Scientific classification
- Kingdom: Plantae
- Clade: Embryophytes
- Clade: Tracheophytes
- Clade: Spermatophytes
- Clade: Angiosperms
- Clade: Eudicots
- Order: Proteales
- Family: Proteaceae
- Genus: Grevillea
- Species: G. coccinea
- Binomial name: Grevillea coccinea Meisn.
- Subspecies: Grevillea coccinea subsp. coccinea Meisn; Grevillea coccinea subsp. lanata Olde & Marriott;

= Grevillea coccinea =

- Genus: Grevillea
- Species: coccinea
- Authority: Meisn.
- Conservation status: LC

Species of shrub endemic to Western Australia

Grevillea coccinea is a species of flowering plant in the family Proteaceae and is endemic to the south of Western Australia. It is a low-lying or sprawling shrub with narrowly wedge-shaped to linear leaves and white, cream-coloured, and red or yellow flowers.

==Description==
Grevillea coccinea is a low-lying or prostrate shrub that typically grows to a height of 0.7–3 m. Its leaves are narrowly wedge-shaped to linear, 25–125 mm long and 1.0–4.5 mm wide. The edges of the leaves are rolled under, obscuring all but the lower mid-vein, and the tips are usually sharply-pointed. The flowers are arranged in groups in leaf axils on a rachis 25–65 mm long and are white, cream-coloured, and red or yellow, the pistil 19–23.5 mm long with a glabrous style. Flowering occurs from March to December and the fruit is a silky-hairy follicle 10.5–16 mm long.

==Taxonomy==
Grevillea coccinea was first formally described in 1855 by Carl Meissner in Hooker's Journal of Botany and Kew Garden Miscellany. The specific epithet (coccinea) means "scarlet".

In 1993, Peter M. Olde and Neil R. Marriott described two subspecies in the journal Nuytsia and the names are accepted by the Australian Plant Census:
- Grevillea coccinea Meisn subsp. coccinea has a perianth 2–3 mm wide and covered with silky hairs;
- Grevillea coccinea subsp. lanata Olde & Marriott has a perianth 3.0–3.5 mm wide and covered with woolly hairs.

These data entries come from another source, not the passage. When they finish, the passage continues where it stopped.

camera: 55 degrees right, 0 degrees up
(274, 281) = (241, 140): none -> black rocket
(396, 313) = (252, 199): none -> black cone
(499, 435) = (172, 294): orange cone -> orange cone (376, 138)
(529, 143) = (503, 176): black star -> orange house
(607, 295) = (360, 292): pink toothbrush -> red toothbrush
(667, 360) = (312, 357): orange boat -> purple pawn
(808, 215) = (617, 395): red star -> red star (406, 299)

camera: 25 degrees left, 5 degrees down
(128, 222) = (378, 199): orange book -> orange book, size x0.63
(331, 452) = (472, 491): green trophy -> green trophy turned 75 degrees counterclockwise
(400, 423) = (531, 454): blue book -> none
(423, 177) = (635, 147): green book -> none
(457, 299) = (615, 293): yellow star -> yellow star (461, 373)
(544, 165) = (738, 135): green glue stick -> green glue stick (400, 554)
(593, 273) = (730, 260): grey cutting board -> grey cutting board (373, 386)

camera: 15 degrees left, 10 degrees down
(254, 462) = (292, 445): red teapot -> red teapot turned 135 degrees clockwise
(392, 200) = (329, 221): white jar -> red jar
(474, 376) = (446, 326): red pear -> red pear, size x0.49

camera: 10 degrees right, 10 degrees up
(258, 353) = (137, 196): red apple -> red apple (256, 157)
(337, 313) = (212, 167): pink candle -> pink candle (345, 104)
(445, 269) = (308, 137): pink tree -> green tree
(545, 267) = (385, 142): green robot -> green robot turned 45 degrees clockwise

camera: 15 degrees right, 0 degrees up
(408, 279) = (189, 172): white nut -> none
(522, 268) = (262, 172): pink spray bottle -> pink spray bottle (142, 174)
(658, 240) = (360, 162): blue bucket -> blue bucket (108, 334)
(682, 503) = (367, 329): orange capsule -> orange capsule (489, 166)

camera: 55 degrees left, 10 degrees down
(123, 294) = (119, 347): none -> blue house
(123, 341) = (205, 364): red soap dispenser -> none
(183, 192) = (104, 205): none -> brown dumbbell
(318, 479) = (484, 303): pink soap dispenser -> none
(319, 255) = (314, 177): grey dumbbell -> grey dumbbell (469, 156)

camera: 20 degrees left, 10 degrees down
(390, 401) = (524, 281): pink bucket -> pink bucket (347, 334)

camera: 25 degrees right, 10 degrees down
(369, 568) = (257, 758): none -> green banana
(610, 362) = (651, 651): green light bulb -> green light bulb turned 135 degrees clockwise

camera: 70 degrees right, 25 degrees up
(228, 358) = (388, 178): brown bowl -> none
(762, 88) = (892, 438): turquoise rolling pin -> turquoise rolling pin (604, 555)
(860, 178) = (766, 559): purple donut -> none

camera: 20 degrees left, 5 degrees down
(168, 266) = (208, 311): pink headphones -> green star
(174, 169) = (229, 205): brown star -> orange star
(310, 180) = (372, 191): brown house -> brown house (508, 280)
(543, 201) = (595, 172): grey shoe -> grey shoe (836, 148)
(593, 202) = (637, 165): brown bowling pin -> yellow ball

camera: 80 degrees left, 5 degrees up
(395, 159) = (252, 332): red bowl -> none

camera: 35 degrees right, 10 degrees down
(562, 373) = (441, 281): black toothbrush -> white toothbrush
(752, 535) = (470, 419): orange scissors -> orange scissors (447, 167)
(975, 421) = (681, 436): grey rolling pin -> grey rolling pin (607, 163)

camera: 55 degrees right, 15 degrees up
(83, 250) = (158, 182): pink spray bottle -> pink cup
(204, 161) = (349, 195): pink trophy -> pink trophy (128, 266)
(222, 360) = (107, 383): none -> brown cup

==Distribution and habitat==
This grevillea grows in shrub or heath and is found in southern Western Australia from Mount Manypeaks to near Hopetoun in the Esperance Plains and Mallee biogeographic regions of Western Australia. Subspecies lanata is confined to the Fitzgerald River National Park.

==Conservation status==
This grevillea is listed as not threatened by the Department of Biodiversity, Conservation and Attractions, and as least concern on the IUCN Red List of Threatened Species.

Subspecies lanata is listed as priority three by the Government of Western Australia Department of Biodiversity, Conservation and Attractions, meaning that it is poorly known and known from only a few locations but is not under imminent threat.